▶ [THE PROBLEM] In the records below, find the line with "degli Spreads.", then copy each line exactly until you have copied the line with "Bollicina Gold Rosé Brut Dolce &". Leave any picture out.

[Collected data]
--------------------
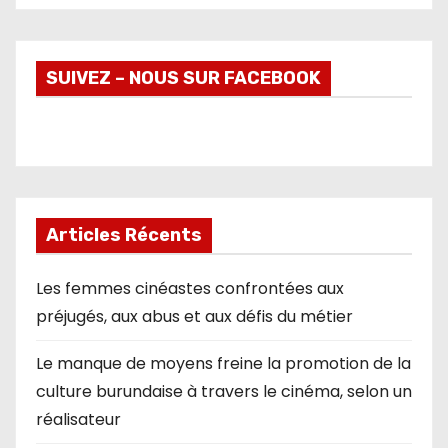
SUIVEZ – NOUS SUR FACEBOOK
Articles Récents
Les femmes cinéastes confrontées aux
préjugés, aux abus et aux défis du métier
Le manque de moyens freine la promotion de la
culture burundaise à travers le cinéma, selon un
réalisateur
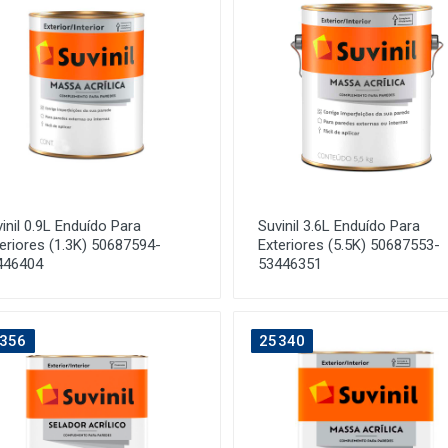
inil 0.9L Enduído Para
Suvinil 3.6L Enduído Para
eriores (1.3K) 50687594-
Exteriores (5.5K) 50687553-
446404
53446351
356
25340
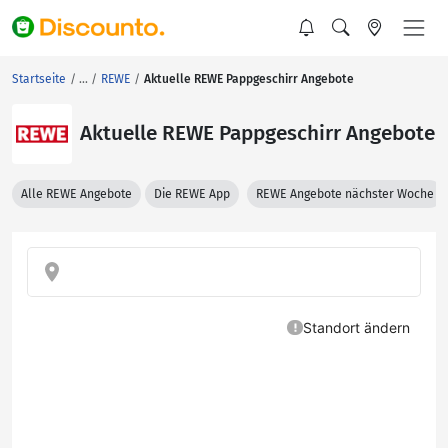
Startseite
REWE
Aktuelle REWE Pappgeschirr Angebote
Aktuelle REWE Pappgeschirr Angebote
Alle REWE Angebote
Die REWE App
REWE Angebote nächster Woche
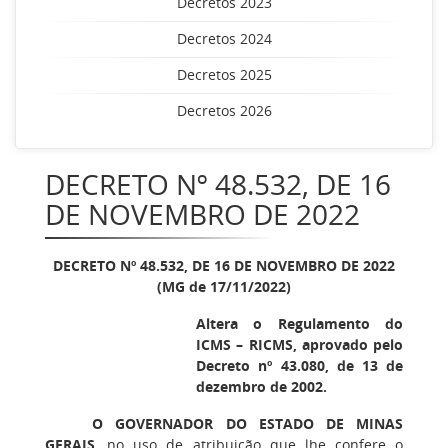
Decretos 2023
Decretos 2024
Decretos 2025
Decretos 2026
DECRETO Nº 48.532, DE 16
DE NOVEMBRO DE 2022
DECRETO Nº 48.532, DE 16 DE NOVEMBRO DE 2022
(MG de 17/11/2022)
Altera o Regulamento do
ICMS – RICMS, aprovado pelo
Decreto nº 43.080, de 13 de
dezembro de 2002.
O GOVERNADOR DO ESTADO DE MINAS
GERAIS
, no uso de atribuição que lhe confere o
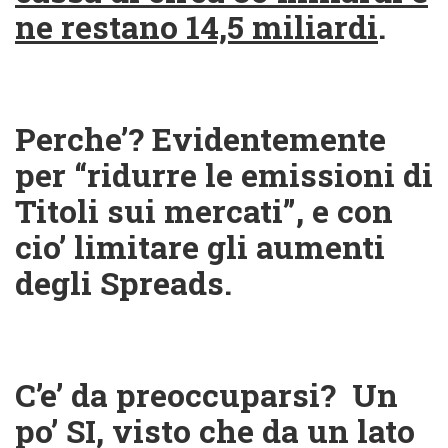
ne restano 14,5 miliardi
.
Perche’? Evidentemente
per “ridurre le emissioni di
Titoli sui mercati”, e con
cio’ limitare gli aumenti
degli Spreads.
C’e’ da preoccuparsi?
Un
po’ SI, visto che da un lato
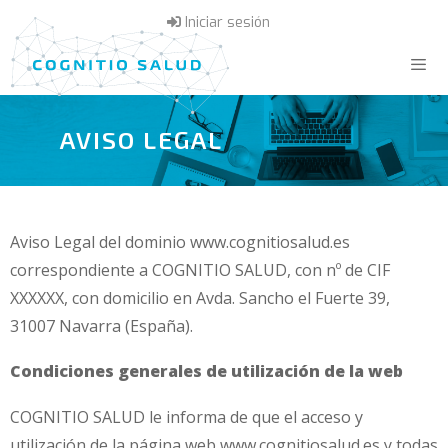
Saltar
Iniciar sesión
al
contenido
Menú
AVISO LEGAL
Aviso Legal del dominio www.cognitiosalud.es
correspondiente a COGNITIO SALUD, con nº de CIF
XXXXXX, con domicilio en Avda. Sancho el Fuerte 39,
31007 Navarra (España).
Condiciones generales de utilización de la web
COGNITIO SALUD le informa de que el acceso y
utilización de la página web www.cognitiosalud.es y todas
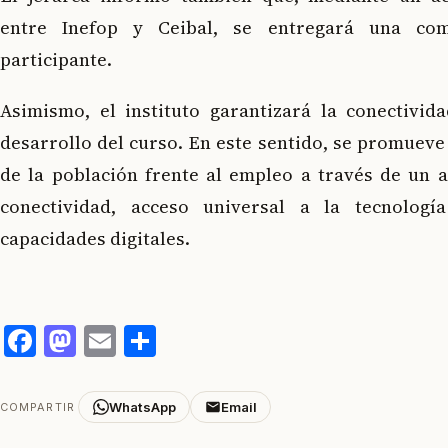
entre Inefop y Ceibal, se entregará una co
participante.
Asimismo, el instituto garantizará la conectivida
desarrollo del curso. En este sentido, se promueve 
de la población frente al empleo a través de un 
conectividad, acceso universal a la tecnologí
capacidades digitales.
Facebook
Mastodon
Email
Compartir
WhatsApp
Email
COMPARTIR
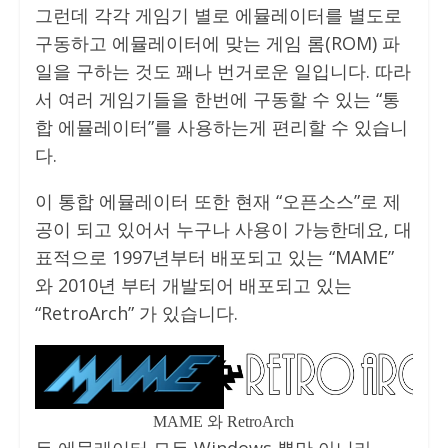
그런데 각각 게임기 별로 에뮬레이터를 별도로
구동하고 에뮬레이터에 맞는 게임 롬(ROM) 파
일을 구하는 것도 꽤나 번거로운 일입니다. 따라
서 여러 게임기들을 한번에 구동할 수 있는 “통
합 에뮬레이터”를 사용하는게 편리할 수 있습니
다.
이 통합 에뮬레이터 또한 현재 “오픈소스”로 제
공이 되고 있어서 누구나 사용이 가능한데요, 대
표적으로 1997년부터 배포되고 있는 “MAME”
와 2010년 부터 개발되어 배포되고 있는
“RetroArch” 가 있습니다.
MAME 와 RetroArch
두 에뮬레이터 모두 Windows 뿐만 아니라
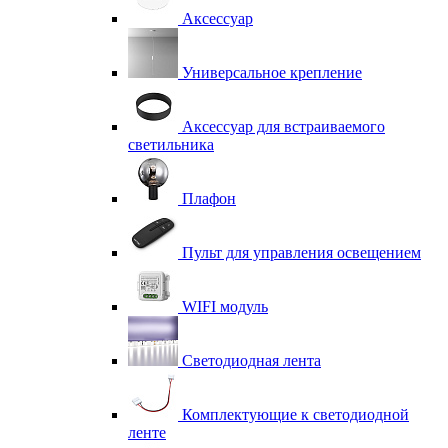
Аксессуар
Универсальное крепление
Аксессуар для встраиваемого
светильника
Плафон
Пульт для управления освещением
WIFI модуль
Светодиодная лента
Комплектующие к светодиодной
ленте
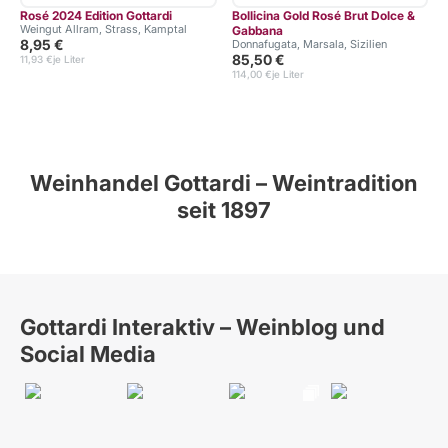
Rosé 2024 Edition Gottardi
Bollicina Gold Rosé Brut Dolce &
Weingut Allram, Strass, Kamptal
Gabbana
8,95 €
Donnafugata, Marsala, Sizilien
85,50 €
11,93 €
je Liter
114,00 €
je Liter
Weinhandel Gottardi – Weintradition
seit 1897
Gottardi Interaktiv – Weinblog und
Social Media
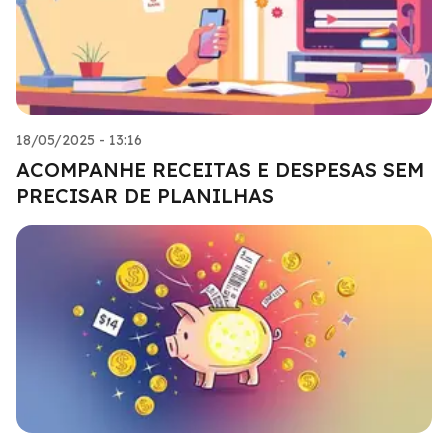
18/05/2025 - 13:16
ACOMPANHE RECEITAS E DESPESAS SEM
PRECISAR DE PLANILHAS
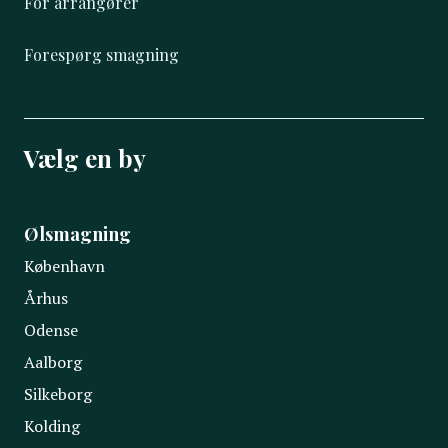
For arrangører
Forespørg smagning
Vælg en by
Ølsmagning
København
Århus
Odense
Aalborg
Silkeborg
Kolding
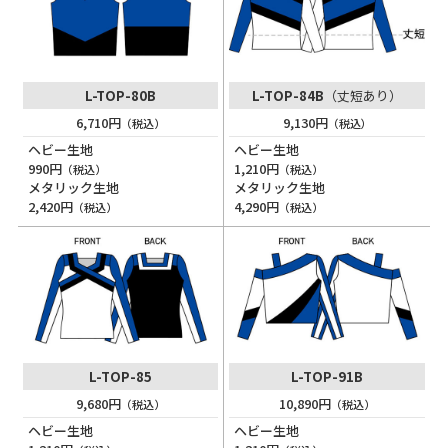
L-TOP-80B
L-TOP-84B
（丈短あり）
6,710円
9,130円
（税込）
（税込）
ヘビー生地
ヘビー生地
990円
1,210円
（税込）
（税込）
メタリック生地
メタリック生地
2,420円
4,290円
（税込）
（税込）
L-TOP-85
L-TOP-91B
9,680円
10,890円
（税込）
（税込）
ヘビー生地
ヘビー生地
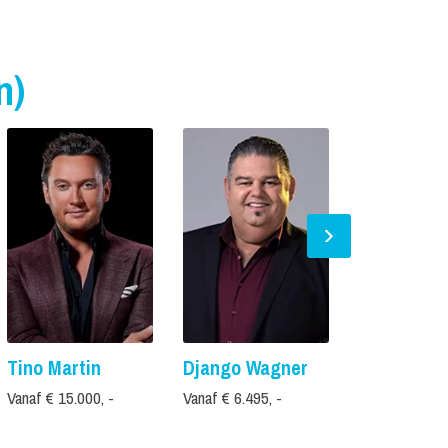
n)
Tino Martin
Django Wagner
Grad Dam
Vanaf € 15.000, -
Vanaf € 6.495, -
Vanaf € 1.595,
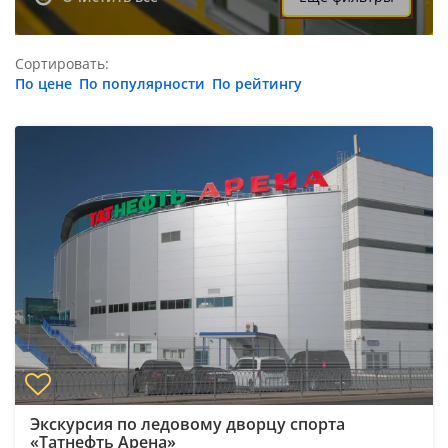
Сортировать:
По цене
По популярности
По рейтингу
Экскурсия по ледовому дворцу спорта
«Татнефть Арена»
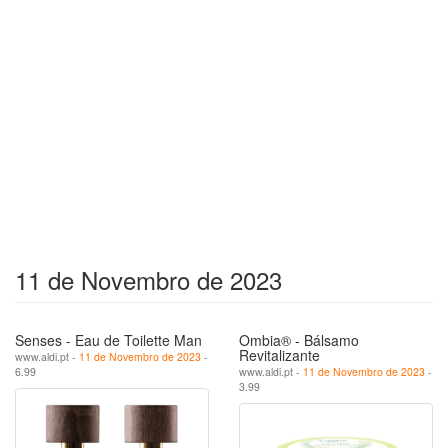
11 de Novembro de 2023
Senses - Eau de Toilette Man
Ombia® - Bálsamo
Revitalizante
www.aldi.pt -
11 de Novembro de 2023
-
6.99
www.aldi.pt -
11 de Novembro de 2023
-
3.99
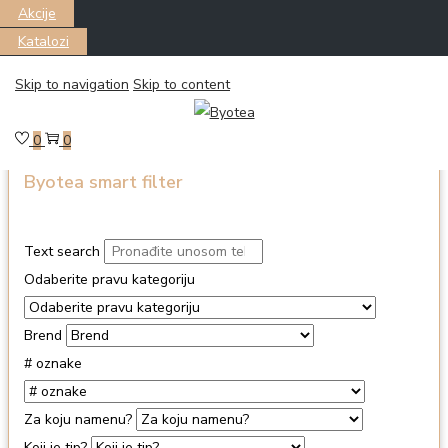
Akcije
Katalozi
Skip to navigation
Skip to content
Nijedan proizvod ne odgovara izabranim kriterijumima.
0
0
Byotea smart filter
Text search
Odaberite pravu kategoriju
Brend
# oznake
Za koju namenu?
Koji je tip?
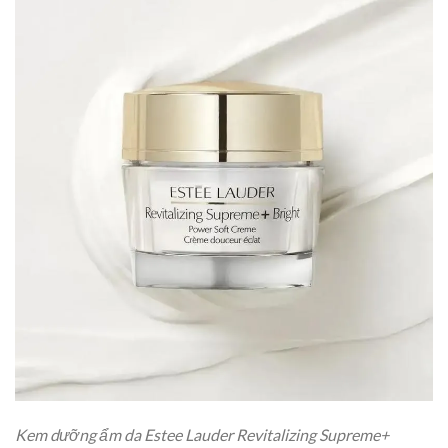
Kem dưỡng ẩm da Estee Lauder Revitalizing Supreme+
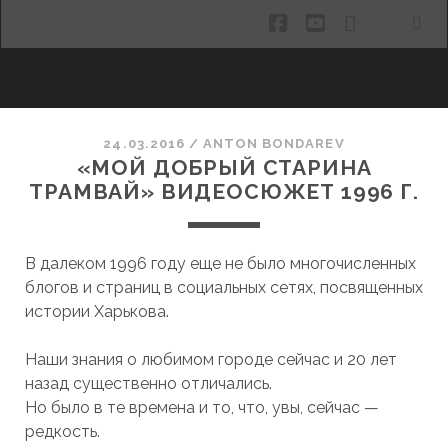
facebook
youtube
email
ХАРЬКОВ МАНЯЩИЙ
24.03.2016
/
ANTON BONDAREV
«МОЙ ДОБРЫЙ СТАРИНА
ТРАМВАЙ» ВИДЕОСЮЖЕТ 1996 Г.
В далеком 1996 году еще не было многочисленных
блогов и страниц в социальных сетях, посвященных
истории Харькова.
Наши знания о любимом городе сейчас и 20 лет
назад существенно отличались.
Но было в те времена и то, что, увы, сейчас —
редкость.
--------------------
▶ [ANSWER TO THIS EXERCISE]
degli Spreads.
C’e’ da preoccuparsi?
Un
po’ SI, visto che da un lato
Saltar
Iniciar sesión
al
contenido
Menú
AVISO LEGAL
Aviso Legal del dominio www.cognitiosalud.es
correspondiente a COGNITIO SALUD, con nº de CIF
XXXXXX, con domicilio en Avda. Sancho el Fuerte 39,
31007 Navarra (España).
Condiciones generales de utilización de la web
COGNITIO SALUD le informa de que el acceso y
utilización de la página web www.cognitiosalud.es y todas
entre Inefop y Ceibal, se entregará una co
participante.
Asimismo, el instituto garantizará la conectivida
desarrollo del curso. En este sentido, se promueve 
de la población frente al empleo a través de un 
conectividad, acceso universal a la tecnologí
capacidades digitales.
Facebook
Mastodon
Email
Compartir
WhatsApp
Email
COMPARTIR
그런데 각각 게임기 별로 에뮬레이터를 별도로
구동하고 에뮬레이터에 맞는 게임 롬(ROM) 파
일을 구하는 것도 꽤나 번거로운 일입니다. 따라
서 여러 게임기들을 한번에 구동할 수 있는 “통
합 에뮬레이터”를 사용하는게 편리할 수 있습니
다.
이 통합 에뮬레이터 또한 현재 “오픈소스”로 제
공이 되고 있어서 누구나 사용이 가능한데요, 대
표적으로 1997년부터 배포되고 있는 “MAME”
와 2010년 부터 개발되어 배포되고 있는
“RetroArch” 가 있습니다.
MAME 와 RetroArch
두 에뮬레이터 모두 Windows 뿐만 아니라
Аксессуар
Универсальное крепление
Аксессуар для встраиваемого
светильника
Плафон
Пульт для управления освещением
WIFI модуль
Светодиодная лента
Комплектующие к светодиодной
ленте
Rosé 2024 Edition Gottardi
Bollicina Gold Rosé Brut Dolce &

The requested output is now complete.